------ RECORDS SHOWN
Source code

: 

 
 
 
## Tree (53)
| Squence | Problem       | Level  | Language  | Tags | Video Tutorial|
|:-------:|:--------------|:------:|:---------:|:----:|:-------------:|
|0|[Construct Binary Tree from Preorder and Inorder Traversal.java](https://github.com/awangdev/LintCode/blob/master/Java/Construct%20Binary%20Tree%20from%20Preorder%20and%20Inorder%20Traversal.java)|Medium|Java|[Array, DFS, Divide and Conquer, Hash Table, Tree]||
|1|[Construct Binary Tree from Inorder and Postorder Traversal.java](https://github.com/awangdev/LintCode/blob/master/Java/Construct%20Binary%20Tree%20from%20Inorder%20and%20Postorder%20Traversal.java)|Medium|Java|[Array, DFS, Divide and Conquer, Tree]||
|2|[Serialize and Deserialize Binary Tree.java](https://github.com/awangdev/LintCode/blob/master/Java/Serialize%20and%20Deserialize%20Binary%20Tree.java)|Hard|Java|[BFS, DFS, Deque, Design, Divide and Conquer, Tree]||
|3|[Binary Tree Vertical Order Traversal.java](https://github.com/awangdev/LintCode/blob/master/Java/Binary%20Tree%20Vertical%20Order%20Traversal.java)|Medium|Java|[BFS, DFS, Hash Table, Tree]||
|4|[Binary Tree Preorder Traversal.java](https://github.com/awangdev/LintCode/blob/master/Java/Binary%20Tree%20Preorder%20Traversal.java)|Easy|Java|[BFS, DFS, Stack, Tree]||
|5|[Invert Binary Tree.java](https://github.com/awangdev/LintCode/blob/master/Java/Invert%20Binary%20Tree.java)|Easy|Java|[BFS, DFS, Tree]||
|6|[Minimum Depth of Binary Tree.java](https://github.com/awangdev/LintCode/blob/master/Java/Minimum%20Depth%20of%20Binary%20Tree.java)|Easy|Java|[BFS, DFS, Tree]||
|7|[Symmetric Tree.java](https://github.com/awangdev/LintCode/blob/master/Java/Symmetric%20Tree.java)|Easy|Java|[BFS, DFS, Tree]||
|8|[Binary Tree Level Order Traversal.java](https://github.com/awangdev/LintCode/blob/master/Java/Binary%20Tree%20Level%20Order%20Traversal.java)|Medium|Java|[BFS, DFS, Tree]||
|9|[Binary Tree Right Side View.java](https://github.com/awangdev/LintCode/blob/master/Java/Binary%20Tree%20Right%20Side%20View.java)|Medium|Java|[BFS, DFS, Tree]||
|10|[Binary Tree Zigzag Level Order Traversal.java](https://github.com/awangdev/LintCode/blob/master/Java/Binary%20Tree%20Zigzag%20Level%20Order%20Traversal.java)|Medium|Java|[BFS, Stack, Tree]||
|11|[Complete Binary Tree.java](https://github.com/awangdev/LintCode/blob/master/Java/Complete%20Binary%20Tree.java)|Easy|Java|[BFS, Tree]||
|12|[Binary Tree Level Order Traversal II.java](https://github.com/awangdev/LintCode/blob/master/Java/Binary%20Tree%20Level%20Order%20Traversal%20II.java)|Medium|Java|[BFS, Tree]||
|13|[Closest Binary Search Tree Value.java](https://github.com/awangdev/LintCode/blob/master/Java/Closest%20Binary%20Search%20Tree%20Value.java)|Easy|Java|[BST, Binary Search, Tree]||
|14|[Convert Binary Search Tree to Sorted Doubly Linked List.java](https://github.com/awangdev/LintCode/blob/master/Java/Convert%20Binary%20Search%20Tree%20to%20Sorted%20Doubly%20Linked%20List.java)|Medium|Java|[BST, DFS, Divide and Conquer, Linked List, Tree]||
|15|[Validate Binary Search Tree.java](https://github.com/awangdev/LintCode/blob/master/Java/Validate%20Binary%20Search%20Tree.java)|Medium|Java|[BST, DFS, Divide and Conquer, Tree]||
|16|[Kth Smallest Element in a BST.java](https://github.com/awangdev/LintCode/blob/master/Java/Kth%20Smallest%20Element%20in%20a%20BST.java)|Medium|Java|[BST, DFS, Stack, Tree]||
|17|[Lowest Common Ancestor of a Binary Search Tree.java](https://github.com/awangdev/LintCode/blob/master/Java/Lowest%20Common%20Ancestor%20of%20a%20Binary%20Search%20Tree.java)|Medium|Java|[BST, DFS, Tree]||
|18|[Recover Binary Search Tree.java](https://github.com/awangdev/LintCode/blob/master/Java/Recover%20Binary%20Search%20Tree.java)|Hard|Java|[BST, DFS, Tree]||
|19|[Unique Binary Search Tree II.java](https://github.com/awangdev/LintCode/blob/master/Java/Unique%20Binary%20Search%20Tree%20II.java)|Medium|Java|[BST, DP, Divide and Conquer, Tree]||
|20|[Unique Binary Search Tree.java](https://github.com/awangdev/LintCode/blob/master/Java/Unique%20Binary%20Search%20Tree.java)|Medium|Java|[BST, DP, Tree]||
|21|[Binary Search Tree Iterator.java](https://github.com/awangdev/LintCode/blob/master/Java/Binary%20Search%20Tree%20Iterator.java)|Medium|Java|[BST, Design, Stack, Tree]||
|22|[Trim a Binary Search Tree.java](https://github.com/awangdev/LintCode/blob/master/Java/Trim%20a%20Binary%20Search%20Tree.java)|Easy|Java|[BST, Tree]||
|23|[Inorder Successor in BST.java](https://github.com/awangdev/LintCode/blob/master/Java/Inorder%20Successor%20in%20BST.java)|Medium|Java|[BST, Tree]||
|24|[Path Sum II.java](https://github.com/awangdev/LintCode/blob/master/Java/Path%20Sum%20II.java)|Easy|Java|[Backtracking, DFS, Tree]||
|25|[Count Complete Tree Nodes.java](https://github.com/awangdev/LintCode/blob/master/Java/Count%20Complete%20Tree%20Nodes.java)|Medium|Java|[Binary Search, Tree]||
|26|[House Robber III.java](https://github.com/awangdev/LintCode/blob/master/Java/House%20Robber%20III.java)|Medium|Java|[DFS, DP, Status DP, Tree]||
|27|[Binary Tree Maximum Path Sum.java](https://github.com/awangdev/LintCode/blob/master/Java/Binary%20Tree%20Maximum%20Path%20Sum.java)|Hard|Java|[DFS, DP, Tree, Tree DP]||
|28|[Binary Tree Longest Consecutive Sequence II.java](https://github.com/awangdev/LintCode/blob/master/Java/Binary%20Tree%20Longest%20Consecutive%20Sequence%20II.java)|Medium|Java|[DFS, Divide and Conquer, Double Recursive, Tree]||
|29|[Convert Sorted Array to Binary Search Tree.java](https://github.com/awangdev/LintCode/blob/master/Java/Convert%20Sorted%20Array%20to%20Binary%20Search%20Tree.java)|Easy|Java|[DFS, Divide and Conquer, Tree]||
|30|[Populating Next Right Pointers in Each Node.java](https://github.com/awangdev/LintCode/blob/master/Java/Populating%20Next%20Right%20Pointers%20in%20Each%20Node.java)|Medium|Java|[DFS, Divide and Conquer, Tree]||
------------
● EXERCISE REQUIREMENTS
All the data above should be restated in full, exactly.

● RESPONSE TO THE EXERCISE
Source code

: 

 
 
 
## Tree (53)
| Squence | Problem       | Level  | Language  | Tags | Video Tutorial|
|:-------:|:--------------|:------:|:---------:|:----:|:-------------:|
|0|[Construct Binary Tree from Preorder and Inorder Traversal.java](https://github.com/awangdev/LintCode/blob/master/Java/Construct%20Binary%20Tree%20from%20Preorder%20and%20Inorder%20Traversal.java)|Medium|Java|[Array, DFS, Divide and Conquer, Hash Table, Tree]||
|1|[Construct Binary Tree from Inorder and Postorder Traversal.java](https://github.com/awangdev/LintCode/blob/master/Java/Construct%20Binary%20Tree%20from%20Inorder%20and%20Postorder%20Traversal.java)|Medium|Java|[Array, DFS, Divide and Conquer, Tree]||
|2|[Serialize and Deserialize Binary Tree.java](https://github.com/awangdev/LintCode/blob/master/Java/Serialize%20and%20Deserialize%20Binary%20Tree.java)|Hard|Java|[BFS, DFS, Deque, Design, Divide and Conquer, Tree]||
|3|[Binary Tree Vertical Order Traversal.java](https://github.com/awangdev/LintCode/blob/master/Java/Binary%20Tree%20Vertical%20Order%20Traversal.java)|Medium|Java|[BFS, DFS, Hash Table, Tree]||
|4|[Binary Tree Preorder Traversal.java](https://github.com/awangdev/LintCode/blob/master/Java/Binary%20Tree%20Preorder%20Traversal.java)|Easy|Java|[BFS, DFS, Stack, Tree]||
|5|[Invert Binary Tree.java](https://github.com/awangdev/LintCode/blob/master/Java/Invert%20Binary%20Tree.java)|Easy|Java|[BFS, DFS, Tree]||
|6|[Minimum Depth of Binary Tree.java](https://github.com/awangdev/LintCode/blob/master/Java/Minimum%20Depth%20of%20Binary%20Tree.java)|Easy|Java|[BFS, DFS, Tree]||
|7|[Symmetric Tree.java](https://github.com/awangdev/LintCode/blob/master/Java/Symmetric%20Tree.java)|Easy|Java|[BFS, DFS, Tree]||
|8|[Binary Tree Level Order Traversal.java](https://github.com/awangdev/LintCode/blob/master/Java/Binary%20Tree%20Level%20Order%20Traversal.java)|Medium|Java|[BFS, DFS, Tree]||
|9|[Binary Tree Right Side View.java](https://github.com/awangdev/LintCode/blob/master/Java/Binary%20Tree%20Right%20Side%20View.java)|Medium|Java|[BFS, DFS, Tree]||
|10|[Binary Tree Zigzag Level Order Traversal.java](https://github.com/awangdev/LintCode/blob/master/Java/Binary%20Tree%20Zigzag%20Level%20Order%20Traversal.java)|Medium|Java|[BFS, Stack, Tree]||
|11|[Complete Binary Tree.java](https://github.com/awangdev/LintCode/blob/master/Java/Complete%20Binary%20Tree.java)|Easy|Java|[BFS, Tree]||
|12|[Binary Tree Level Order Traversal II.java](https://github.com/awangdev/LintCode/blob/master/Java/Binary%20Tree%20Level%20Order%20Traversal%20II.java)|Medium|Java|[BFS, Tree]||
|13|[Closest Binary Search Tree Value.java](https://github.com/awangdev/LintCode/blob/master/Java/Closest%20Binary%20Search%20Tree%20Value.java)|Easy|Java|[BST, Binary Search, Tree]||
|14|[Convert Binary Search Tree to Sorted Doubly Linked List.java](https://github.com/awangdev/LintCode/blob/master/Java/Convert%20Binary%20Search%20Tree%20to%20Sorted%20Doubly%20Linked%20List.java)|Medium|Java|[BST, DFS, Divide and Conquer, Linked List, Tree]||
|15|[Validate Binary Search Tree.java](https://github.com/awangdev/LintCode/blob/master/Java/Validate%20Binary%20Search%20Tree.java)|Medium|Java|[BST, DFS, Divide and Conquer, Tree]||
|16|[Kth Smallest Element in a BST.java](https://github.com/awangdev/LintCode/blob/master/Java/Kth%20Smallest%20Element%20in%20a%20BST.java)|Medium|Java|[BST, DFS, Stack, Tree]||
|17|[Lowest Common Ancestor of a Binary Search Tree.java](https://github.com/awangdev/LintCode/blob/master/Java/Lowest%20Common%20Ancestor%20of%20a%20Binary%20Search%20Tree.java)|Medium|Java|[BST, DFS, Tree]||
|18|[Recover Binary Search Tree.java](https://github.com/awangdev/LintCode/blob/master/Java/Recover%20Binary%20Search%20Tree.java)|Hard|Java|[BST, DFS, Tree]||
|19|[Unique Binary Search Tree II.java](https://github.com/awangdev/LintCode/blob/master/Java/Unique%20Binary%20Search%20Tree%20II.java)|Medium|Java|[BST, DP, Divide and Conquer, Tree]||
|20|[Unique Binary Search Tree.java](https://github.com/awangdev/LintCode/blob/master/Java/Unique%20Binary%20Search%20Tree.java)|Medium|Java|[BST, DP, Tree]||
|21|[Binary Search Tree Iterator.java](https://github.com/awangdev/LintCode/blob/master/Java/Binary%20Search%20Tree%20Iterator.java)|Medium|Java|[BST, Design, Stack, Tree]||
|22|[Trim a Binary Search Tree.java](https://github.com/awangdev/LintCode/blob/master/Java/Trim%20a%20Binary%20Search%20Tree.java)|Easy|Java|[BST, Tree]||
|23|[Inorder Successor in BST.java](https://github.com/awangdev/LintCode/blob/master/Java/Inorder%20Successor%20in%20BST.java)|Medium|Java|[BST, Tree]||
|24|[Path Sum II.java](https://github.com/awangdev/LintCode/blob/master/Java/Path%20Sum%20II.java)|Easy|Java|[Backtracking, DFS, Tree]||
|25|[Count Complete Tree Nodes.java](https://github.com/awangdev/LintCode/blob/master/Java/Count%20Complete%20Tree%20Nodes.java)|Medium|Java|[Binary Search, Tree]||
|26|[House Robber III.java](https://github.com/awangdev/LintCode/blob/master/Java/House%20Robber%20III.java)|Medium|Java|[DFS, DP, Status DP, Tree]||
|27|[Binary Tree Maximum Path Sum.java](https://github.com/awangdev/LintCode/blob/master/Java/Binary%20Tree%20Maximum%20Path%20Sum.java)|Hard|Java|[DFS, DP, Tree, Tree DP]||
|28|[Binary Tree Longest Consecutive Sequence II.java](https://github.com/awangdev/LintCode/blob/master/Java/Binary%20Tree%20Longest%20Consecutive%20Sequence%20II.java)|Medium|Java|[DFS, Divide and Conquer, Double Recursive, Tree]||
|29|[Convert Sorted Array to Binary Search Tree.java](https://github.com/awangdev/LintCode/blob/master/Java/Convert%20Sorted%20Array%20to%20Binary%20Search%20Tree.java)|Easy|Java|[DFS, Divide and Conquer, Tree]||
|30|[Populating Next Right Pointers in Each Node.java](https://github.com/awangdev/LintCode/blob/master/Java/Populating%20Next%20Right%20Pointers%20in%20Each%20Node.java)|Medium|Java|[DFS, Divide and Conquer, Tree]||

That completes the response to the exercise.